Thomas B. Parker is a research associate at Hirschl & Adler Galleries, New York, New York. He is a Ph.D. candidate in Art History at the City University of New York.

Thomas B. Parker is a research associate at Hirschl & Adler Galleries, New York, New

York. He is a Ph.D. candidate in Art History at the City University of New York.

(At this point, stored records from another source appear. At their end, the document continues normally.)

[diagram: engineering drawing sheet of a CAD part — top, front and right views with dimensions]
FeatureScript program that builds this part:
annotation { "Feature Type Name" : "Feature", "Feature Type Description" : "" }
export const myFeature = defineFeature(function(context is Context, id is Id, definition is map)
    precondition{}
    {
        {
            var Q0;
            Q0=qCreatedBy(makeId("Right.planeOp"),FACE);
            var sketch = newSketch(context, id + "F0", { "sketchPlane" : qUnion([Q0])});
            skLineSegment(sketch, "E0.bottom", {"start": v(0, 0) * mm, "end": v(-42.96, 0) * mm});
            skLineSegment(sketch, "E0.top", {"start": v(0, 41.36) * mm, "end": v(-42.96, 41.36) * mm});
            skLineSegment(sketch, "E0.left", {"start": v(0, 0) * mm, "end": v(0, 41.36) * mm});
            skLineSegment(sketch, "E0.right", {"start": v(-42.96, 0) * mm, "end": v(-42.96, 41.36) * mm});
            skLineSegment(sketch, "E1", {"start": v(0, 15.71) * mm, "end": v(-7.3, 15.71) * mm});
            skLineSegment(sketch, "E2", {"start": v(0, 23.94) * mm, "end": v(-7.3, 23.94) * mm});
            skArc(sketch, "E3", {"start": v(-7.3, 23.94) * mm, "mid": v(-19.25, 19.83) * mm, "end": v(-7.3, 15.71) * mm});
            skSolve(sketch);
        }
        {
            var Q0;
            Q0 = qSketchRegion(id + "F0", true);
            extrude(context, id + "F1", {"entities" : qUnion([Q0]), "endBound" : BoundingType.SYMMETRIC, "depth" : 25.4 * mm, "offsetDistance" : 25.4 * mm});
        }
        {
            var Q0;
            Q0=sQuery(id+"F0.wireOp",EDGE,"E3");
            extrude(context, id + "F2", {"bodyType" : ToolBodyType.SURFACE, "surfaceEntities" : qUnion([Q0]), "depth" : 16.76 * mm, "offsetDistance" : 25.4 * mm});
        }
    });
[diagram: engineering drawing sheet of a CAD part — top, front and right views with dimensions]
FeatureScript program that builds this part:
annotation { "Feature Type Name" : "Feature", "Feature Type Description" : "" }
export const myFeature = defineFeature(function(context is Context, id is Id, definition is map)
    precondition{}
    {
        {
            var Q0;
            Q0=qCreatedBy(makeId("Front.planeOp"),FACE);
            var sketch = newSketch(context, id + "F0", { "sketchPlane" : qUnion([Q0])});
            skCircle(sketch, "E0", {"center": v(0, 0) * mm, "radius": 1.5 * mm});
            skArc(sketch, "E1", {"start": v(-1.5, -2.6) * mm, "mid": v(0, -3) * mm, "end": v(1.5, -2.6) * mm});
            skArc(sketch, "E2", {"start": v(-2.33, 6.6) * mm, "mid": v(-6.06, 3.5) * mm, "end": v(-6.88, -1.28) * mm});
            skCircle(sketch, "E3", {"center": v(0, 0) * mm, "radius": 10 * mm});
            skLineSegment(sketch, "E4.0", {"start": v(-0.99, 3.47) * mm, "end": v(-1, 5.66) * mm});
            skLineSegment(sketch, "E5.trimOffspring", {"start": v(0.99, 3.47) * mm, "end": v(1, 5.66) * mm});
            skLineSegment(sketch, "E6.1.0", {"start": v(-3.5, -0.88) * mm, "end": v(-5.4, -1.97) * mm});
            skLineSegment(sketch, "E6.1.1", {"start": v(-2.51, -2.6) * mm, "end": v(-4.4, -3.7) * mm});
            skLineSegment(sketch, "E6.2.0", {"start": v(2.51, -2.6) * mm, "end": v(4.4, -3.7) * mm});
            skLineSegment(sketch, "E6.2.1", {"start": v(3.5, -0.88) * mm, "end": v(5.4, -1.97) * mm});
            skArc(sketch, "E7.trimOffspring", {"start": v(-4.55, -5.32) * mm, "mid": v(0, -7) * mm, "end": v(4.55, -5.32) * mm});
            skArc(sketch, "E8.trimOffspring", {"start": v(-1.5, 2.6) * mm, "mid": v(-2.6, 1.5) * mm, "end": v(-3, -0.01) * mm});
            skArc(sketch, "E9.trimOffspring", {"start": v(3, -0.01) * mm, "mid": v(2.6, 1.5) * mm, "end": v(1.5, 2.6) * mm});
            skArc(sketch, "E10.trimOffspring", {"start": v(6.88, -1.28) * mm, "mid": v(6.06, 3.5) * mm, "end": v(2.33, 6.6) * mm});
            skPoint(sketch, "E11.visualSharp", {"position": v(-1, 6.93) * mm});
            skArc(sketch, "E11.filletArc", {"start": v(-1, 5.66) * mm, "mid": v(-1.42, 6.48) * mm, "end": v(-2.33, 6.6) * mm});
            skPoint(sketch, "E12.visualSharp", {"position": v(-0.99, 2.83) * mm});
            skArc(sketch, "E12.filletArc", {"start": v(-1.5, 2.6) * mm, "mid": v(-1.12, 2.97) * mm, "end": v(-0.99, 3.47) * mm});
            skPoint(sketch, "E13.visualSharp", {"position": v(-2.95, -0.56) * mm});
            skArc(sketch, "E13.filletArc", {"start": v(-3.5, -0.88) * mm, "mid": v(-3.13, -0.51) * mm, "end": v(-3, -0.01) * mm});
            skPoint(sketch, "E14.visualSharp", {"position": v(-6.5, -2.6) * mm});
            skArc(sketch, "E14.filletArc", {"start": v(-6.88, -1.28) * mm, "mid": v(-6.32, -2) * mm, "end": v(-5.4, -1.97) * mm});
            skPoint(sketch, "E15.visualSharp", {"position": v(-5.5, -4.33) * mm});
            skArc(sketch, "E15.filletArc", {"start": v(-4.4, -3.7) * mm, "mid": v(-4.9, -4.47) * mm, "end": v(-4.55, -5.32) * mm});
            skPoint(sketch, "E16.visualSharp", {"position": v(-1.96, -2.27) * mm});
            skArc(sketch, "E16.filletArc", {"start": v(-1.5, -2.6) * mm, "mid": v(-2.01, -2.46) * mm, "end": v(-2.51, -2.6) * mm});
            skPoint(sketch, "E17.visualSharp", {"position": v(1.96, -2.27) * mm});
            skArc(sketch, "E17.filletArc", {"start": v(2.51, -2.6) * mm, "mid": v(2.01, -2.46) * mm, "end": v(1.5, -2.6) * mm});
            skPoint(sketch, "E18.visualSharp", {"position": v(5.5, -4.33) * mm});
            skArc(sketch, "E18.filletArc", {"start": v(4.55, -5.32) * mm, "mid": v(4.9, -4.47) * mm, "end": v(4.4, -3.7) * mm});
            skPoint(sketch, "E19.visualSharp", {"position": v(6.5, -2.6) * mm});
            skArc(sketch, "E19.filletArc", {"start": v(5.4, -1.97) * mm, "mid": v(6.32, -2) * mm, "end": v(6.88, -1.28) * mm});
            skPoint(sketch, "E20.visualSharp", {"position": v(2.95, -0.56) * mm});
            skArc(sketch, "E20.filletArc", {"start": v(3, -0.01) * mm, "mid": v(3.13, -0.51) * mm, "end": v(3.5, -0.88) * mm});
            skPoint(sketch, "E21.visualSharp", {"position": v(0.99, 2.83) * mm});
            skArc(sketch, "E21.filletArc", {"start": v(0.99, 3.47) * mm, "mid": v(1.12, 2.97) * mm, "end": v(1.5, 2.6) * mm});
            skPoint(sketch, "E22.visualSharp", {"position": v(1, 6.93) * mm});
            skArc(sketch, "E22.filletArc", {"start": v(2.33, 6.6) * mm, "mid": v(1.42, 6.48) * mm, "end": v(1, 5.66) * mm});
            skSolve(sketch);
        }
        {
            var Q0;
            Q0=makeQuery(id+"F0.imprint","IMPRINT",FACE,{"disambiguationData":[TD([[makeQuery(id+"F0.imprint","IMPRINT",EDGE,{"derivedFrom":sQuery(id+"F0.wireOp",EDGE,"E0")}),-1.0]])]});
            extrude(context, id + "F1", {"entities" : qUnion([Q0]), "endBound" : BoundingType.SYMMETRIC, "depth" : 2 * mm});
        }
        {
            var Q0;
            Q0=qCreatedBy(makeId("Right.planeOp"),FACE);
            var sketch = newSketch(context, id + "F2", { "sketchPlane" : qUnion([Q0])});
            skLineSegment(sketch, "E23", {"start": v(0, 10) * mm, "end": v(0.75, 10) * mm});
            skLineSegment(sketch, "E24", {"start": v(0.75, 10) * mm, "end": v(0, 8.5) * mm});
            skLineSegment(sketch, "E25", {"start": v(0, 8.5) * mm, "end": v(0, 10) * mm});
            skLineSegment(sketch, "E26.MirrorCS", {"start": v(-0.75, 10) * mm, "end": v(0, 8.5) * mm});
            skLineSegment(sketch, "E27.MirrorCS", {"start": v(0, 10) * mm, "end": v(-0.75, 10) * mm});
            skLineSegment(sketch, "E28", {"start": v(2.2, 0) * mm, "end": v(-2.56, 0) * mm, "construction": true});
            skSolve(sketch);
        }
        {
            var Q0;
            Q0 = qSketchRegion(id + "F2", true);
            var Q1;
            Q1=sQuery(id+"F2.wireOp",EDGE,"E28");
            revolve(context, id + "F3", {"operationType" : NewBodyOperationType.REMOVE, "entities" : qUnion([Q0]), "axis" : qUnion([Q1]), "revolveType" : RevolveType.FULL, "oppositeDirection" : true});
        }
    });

1 Though the school was referred to popularly as the Mechanics Institute,
its formal designation was the Rochester Athenaeum and Mechanics Institute, after the two institutions that consolidated in 1891. Today, it is known
as the Rochester Institute of Technology.
2 Blake McKelvey, Rochester: The Quest for Quality, 1890-1925 (Cambridge, Massachusetts: Harvard University Press, 1956), pp. 206-10. The controversial show, held at the Rochester Savings Bank, is considered a watershed for the
city of Rochester’s artistic taste and awareness.
3 Possibly the same picture as that exhibited at the Memorial Art Gallery
in 1917, as The Stream, no. 130.
4 For a more complete discussion of the Chautauqua Institution see Theodore Morrison, Chautauqua: A Center for Education, Religion, and the Arts in America (Chicago: University of Chicago Press, 1974), and Alfreda L. Irwin, Three Taps of the Gavel: Pledge to the Future - The Chautauqua Story (Chautauqua, New York: Chautauqua Institution, 1970).
5 As quoted in “Roosevelt on Chautauqua,” The Chautauquan Weekly (December
9, 1909), p. 4.
6 “Art Educator to Open School Here,” Louisville Herald (September 21, 1924).
7 “Newcomers Club Hears Art School Founder,” Louisville Herald (September
23, 1924).
8 “Frank von der Lancken, Prominent Artist, Dies,” Tulsa Daily World (January
23, 1950), pp. 1, 4.
9 “Mrs. von der Lancken, Famed Tulsa Artist, Sells Home Here,” Tulsa Daily World (May 10, 1953).
10 Letter, Frank von der Lancken to Silvio Valerio (president of the Salmagundi Club), February 2, 1949, artist files of the Salmagundi Club, New York.